Os representantes do Coletivo aproveitaram a ocasião para, na presença de familiares da psicóloga, prestigiarem Conceição Chagas com um emocionado discurso e com a entrega de um buquê de flores e uma homenagem impressa oficial do CRP-RJ. “Você nos deu o exemplo vivo do quanto é importante ser solidários e realizar partilha do nosso saber, do nosso tempo, e até de nossos espaços físicos de local de trabalho e de nossas casas. Pois temos os registros do quanto você pode oferecer tudo isso, em prol dos avanços de nossas lutas por direitos e de nossa organização enquanto um coletivo!”, dizia um trecho do documento entregue à família.

Em seguida, Janaína dos Santos Ignácio Costa (CRP 05/46709), psicóloga clínica com formação em Terapia Cognitivo Comportamental, membro do Coletivo Conceição Chagas e especialista em Saúde Mental, palestrou sobre a “autoestima da mulher negra”, comentando sobre uma frase que diz: “o conceito de autoestima é a intima convicção de possuir valor enquanto pessoa”.

“Olha como isso é forte. Sabemos, como psicólogos, que a Psicologia nos mostra como se forma a autoestima, que, na verdade, é constituída através do outro, nos nossos primeiros contatos com familiares, amigos, professores e as pessoas que estão à nossa volta. É ali que esse processo vai se construindo, que vamos nos percebendo como pessoa”, afirmou.

Janaína comentou também sobre a posição da mulher negra nesse padrão “branco europeu” da nossa sociedade. “Imagina crescer sendo tudo aquilo que uma sociedade renega? Sendo uma mulher negra em uma sociedade que é, na verdade, constituída e centrada no masculino e no padrão branco de beleza, o padrão europeu. Para uma mulher negra se perceber bonita, essa luta é muito mais complexa. Percebemos, em nossa atuação nos consultórios, por exemplo, esse processo pelo qual as mulheres negras tentam se encaixar nesse padrão, sofrendo, comprometendo a sua Saúde Mental”, argumentou.

baixada nov 1Seguindo o debate, Amanda Cecília de Jesus (CRP 05/50512), psicóloga clínica graduada pela UNIABEU e uma das idealizadoras do projeto Mulheres em Crescimento, reforçou a importância do debate como ato de resistência ao racismo ainda vivo no país.

--- ITENS FORNECIDOS ---
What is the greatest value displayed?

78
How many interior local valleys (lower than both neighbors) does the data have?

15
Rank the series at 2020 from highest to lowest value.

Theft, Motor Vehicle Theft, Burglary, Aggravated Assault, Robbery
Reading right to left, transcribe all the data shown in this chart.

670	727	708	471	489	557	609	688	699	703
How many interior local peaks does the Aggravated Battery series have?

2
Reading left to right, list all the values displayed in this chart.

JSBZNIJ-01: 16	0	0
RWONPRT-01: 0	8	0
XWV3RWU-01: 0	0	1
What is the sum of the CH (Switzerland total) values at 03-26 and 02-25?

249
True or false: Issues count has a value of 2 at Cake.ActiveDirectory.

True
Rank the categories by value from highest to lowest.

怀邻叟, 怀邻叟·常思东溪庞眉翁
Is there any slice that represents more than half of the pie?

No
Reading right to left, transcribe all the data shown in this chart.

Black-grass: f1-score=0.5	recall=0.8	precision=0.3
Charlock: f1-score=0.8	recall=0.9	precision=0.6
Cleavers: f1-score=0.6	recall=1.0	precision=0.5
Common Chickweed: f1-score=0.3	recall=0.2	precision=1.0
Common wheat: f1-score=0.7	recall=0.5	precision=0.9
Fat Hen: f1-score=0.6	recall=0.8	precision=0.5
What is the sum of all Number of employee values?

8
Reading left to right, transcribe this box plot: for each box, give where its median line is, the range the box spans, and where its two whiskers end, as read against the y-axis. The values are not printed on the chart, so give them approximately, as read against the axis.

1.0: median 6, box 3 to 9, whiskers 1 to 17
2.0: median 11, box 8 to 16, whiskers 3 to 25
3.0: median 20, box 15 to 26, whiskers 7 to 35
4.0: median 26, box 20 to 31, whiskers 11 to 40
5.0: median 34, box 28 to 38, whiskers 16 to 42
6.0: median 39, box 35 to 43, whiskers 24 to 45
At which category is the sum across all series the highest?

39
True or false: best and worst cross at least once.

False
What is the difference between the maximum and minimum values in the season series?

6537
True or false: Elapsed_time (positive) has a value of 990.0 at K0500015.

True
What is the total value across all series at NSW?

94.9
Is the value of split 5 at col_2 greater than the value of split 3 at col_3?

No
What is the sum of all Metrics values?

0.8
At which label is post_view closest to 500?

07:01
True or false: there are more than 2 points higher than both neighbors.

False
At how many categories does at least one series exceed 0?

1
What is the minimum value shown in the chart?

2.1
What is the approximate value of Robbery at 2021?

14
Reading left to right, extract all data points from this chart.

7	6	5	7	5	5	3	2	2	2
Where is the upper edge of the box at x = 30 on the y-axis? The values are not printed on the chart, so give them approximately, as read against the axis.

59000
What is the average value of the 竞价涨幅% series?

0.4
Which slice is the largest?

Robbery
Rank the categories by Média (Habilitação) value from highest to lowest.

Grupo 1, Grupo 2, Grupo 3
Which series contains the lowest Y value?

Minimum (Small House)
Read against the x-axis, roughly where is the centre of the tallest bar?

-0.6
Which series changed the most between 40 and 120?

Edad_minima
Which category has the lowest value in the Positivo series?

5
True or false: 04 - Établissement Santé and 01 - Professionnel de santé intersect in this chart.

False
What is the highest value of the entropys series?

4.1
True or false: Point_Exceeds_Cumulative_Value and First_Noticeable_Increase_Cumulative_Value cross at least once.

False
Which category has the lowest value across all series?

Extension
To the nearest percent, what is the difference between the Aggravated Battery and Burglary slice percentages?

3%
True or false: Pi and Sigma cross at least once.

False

--- OBJETIVO DO EXERCÍCIO ---
Reescreva o trecho do texto entre "baixada nov 1Seguindo" e "vivo no país.", inclusive, trocando "importância" por "relevância". Os itens não têm relação com o texto.

--- RESPOSTA ESCRITA ---
baixada nov 1Seguindo o debate, Amanda Cecília de Jesus (CRP 05/50512), psicóloga clínica graduada pela UNIABEU e uma das idealizadoras do projeto Mulheres em Crescimento, reforçou a relevância do debate como ato de resistência ao racismo ainda vivo no país.